* [WORK TASK]: Start at the top of the material and stop after the line containing "Answer: the same way". Convert those lines into a Markdown table with the columns No. and Text, giving each line its own numbered row and skipping blank lines.

* [DATASET ENTRIES]:
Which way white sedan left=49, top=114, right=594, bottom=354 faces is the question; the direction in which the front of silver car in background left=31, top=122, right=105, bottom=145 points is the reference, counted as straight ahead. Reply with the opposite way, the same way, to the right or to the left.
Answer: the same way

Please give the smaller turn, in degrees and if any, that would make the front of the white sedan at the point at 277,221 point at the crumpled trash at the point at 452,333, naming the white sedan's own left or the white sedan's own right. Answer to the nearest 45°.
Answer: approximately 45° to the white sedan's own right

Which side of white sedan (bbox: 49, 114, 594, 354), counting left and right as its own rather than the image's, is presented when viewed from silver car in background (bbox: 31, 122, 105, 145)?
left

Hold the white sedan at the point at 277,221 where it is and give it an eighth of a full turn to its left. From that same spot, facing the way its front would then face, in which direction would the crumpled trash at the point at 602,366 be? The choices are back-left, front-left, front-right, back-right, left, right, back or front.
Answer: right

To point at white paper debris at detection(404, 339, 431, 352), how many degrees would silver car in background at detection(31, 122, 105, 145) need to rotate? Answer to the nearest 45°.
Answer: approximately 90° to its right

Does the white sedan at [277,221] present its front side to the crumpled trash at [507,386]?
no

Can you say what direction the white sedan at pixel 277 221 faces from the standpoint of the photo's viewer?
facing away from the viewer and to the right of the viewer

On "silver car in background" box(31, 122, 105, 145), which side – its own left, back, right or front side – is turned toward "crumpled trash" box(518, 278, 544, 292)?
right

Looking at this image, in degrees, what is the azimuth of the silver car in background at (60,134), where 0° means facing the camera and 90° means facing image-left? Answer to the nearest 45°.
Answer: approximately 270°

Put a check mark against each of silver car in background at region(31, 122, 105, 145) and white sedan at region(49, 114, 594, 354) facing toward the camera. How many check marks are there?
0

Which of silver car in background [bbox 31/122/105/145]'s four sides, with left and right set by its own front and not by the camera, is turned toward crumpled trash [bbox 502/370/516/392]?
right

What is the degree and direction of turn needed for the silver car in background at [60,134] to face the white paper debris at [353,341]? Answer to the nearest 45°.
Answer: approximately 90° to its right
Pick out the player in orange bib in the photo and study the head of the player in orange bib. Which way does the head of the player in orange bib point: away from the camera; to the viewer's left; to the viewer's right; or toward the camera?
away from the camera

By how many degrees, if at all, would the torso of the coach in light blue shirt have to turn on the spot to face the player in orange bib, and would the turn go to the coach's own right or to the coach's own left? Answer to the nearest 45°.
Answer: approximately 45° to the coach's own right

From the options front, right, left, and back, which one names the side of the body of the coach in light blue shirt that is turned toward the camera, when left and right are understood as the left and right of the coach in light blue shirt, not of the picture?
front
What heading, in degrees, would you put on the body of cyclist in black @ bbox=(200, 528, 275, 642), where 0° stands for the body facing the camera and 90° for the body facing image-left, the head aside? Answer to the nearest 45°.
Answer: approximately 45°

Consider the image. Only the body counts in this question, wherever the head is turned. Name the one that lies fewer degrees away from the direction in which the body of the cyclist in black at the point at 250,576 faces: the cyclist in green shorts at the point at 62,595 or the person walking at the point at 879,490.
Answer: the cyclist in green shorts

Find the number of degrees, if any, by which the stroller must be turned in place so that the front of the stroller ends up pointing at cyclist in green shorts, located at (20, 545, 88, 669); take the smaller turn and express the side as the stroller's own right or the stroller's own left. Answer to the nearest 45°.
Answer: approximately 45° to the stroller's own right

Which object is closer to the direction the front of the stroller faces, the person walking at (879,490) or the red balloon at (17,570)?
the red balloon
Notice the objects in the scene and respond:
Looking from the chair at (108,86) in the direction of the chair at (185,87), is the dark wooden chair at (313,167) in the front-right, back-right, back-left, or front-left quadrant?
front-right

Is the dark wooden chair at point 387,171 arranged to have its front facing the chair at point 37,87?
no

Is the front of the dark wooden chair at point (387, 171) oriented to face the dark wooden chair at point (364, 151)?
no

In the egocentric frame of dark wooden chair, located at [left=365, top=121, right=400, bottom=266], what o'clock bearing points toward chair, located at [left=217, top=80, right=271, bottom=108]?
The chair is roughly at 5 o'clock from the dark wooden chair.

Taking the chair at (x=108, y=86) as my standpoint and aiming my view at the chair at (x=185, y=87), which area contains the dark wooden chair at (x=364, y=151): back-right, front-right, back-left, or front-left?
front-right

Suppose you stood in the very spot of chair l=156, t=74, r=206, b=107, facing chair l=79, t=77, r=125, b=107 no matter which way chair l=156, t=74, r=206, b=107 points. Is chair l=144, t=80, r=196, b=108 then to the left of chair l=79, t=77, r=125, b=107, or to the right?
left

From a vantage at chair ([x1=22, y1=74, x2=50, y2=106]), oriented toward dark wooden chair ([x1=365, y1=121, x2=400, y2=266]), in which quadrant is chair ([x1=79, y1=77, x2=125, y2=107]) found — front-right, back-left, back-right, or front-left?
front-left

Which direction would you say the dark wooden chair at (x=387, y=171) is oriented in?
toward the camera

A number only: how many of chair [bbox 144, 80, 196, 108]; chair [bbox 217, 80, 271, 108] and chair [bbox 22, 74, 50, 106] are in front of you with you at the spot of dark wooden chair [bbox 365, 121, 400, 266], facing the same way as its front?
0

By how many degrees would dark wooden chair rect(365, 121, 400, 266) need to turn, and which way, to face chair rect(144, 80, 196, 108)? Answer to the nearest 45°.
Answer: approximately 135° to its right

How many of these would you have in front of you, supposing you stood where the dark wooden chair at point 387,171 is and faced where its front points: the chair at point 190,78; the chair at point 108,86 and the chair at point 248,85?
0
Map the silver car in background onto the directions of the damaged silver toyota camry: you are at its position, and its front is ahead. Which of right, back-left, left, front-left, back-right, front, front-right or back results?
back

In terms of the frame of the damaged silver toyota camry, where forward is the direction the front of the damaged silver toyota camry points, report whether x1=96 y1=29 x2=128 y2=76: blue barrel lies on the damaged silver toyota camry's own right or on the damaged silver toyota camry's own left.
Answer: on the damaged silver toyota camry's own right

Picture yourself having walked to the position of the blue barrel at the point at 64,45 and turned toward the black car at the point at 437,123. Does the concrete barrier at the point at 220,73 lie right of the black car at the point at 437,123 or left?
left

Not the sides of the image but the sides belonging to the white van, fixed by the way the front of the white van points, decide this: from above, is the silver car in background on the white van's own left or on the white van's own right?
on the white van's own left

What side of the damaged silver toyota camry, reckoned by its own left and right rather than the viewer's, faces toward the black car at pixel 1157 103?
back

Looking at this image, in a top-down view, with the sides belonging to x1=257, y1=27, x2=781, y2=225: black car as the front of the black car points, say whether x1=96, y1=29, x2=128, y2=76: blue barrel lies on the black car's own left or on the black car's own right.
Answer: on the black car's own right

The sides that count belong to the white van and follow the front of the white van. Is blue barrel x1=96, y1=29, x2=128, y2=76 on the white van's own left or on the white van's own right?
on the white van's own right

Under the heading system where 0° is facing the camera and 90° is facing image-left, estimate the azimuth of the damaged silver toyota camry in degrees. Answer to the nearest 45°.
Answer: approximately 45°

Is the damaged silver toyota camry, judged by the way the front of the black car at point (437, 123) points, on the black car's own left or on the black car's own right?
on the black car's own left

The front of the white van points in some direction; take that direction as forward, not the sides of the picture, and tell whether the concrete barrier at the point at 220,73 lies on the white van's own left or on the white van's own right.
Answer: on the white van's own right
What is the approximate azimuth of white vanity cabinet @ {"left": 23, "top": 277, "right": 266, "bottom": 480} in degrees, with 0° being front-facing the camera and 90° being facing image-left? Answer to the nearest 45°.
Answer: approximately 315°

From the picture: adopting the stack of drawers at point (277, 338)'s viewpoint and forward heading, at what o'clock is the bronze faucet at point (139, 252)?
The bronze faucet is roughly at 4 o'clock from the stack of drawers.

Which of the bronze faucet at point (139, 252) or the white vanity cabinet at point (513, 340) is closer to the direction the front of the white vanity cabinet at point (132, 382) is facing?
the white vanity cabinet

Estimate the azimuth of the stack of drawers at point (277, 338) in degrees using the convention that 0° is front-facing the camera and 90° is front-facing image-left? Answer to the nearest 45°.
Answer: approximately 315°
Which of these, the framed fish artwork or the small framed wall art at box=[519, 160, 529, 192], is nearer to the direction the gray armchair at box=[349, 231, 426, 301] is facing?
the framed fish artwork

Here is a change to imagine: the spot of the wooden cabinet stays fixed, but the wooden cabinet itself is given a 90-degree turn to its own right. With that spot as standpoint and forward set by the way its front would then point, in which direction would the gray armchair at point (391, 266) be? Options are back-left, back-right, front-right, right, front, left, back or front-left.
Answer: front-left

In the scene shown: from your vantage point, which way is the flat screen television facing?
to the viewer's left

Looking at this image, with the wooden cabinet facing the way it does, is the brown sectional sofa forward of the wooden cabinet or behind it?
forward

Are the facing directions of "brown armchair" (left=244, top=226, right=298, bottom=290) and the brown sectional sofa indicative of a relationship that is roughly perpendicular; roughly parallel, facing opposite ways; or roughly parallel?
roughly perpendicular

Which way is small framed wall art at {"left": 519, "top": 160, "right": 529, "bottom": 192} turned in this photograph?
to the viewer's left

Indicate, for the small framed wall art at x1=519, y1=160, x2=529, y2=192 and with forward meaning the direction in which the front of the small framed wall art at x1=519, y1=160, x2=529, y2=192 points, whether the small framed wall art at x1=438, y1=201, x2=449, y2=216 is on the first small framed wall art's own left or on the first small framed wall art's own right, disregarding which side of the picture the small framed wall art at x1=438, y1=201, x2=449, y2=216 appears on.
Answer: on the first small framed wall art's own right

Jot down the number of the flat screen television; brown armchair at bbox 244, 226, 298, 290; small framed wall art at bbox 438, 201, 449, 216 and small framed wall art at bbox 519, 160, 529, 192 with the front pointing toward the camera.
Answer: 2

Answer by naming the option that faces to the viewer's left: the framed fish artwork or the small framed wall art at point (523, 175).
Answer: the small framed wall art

* [FINISHED EXERCISE]:
| No. | Text |
|---|---|
| 1 | Which way white sedan left=49, top=114, right=594, bottom=354 faces is the question; the direction in which the front of silver car in background left=31, top=122, right=105, bottom=145 points is the reference, counted as straight ahead. Reply with the opposite way, the same way, to the right or to the left. |
| 2 | Answer: the same way |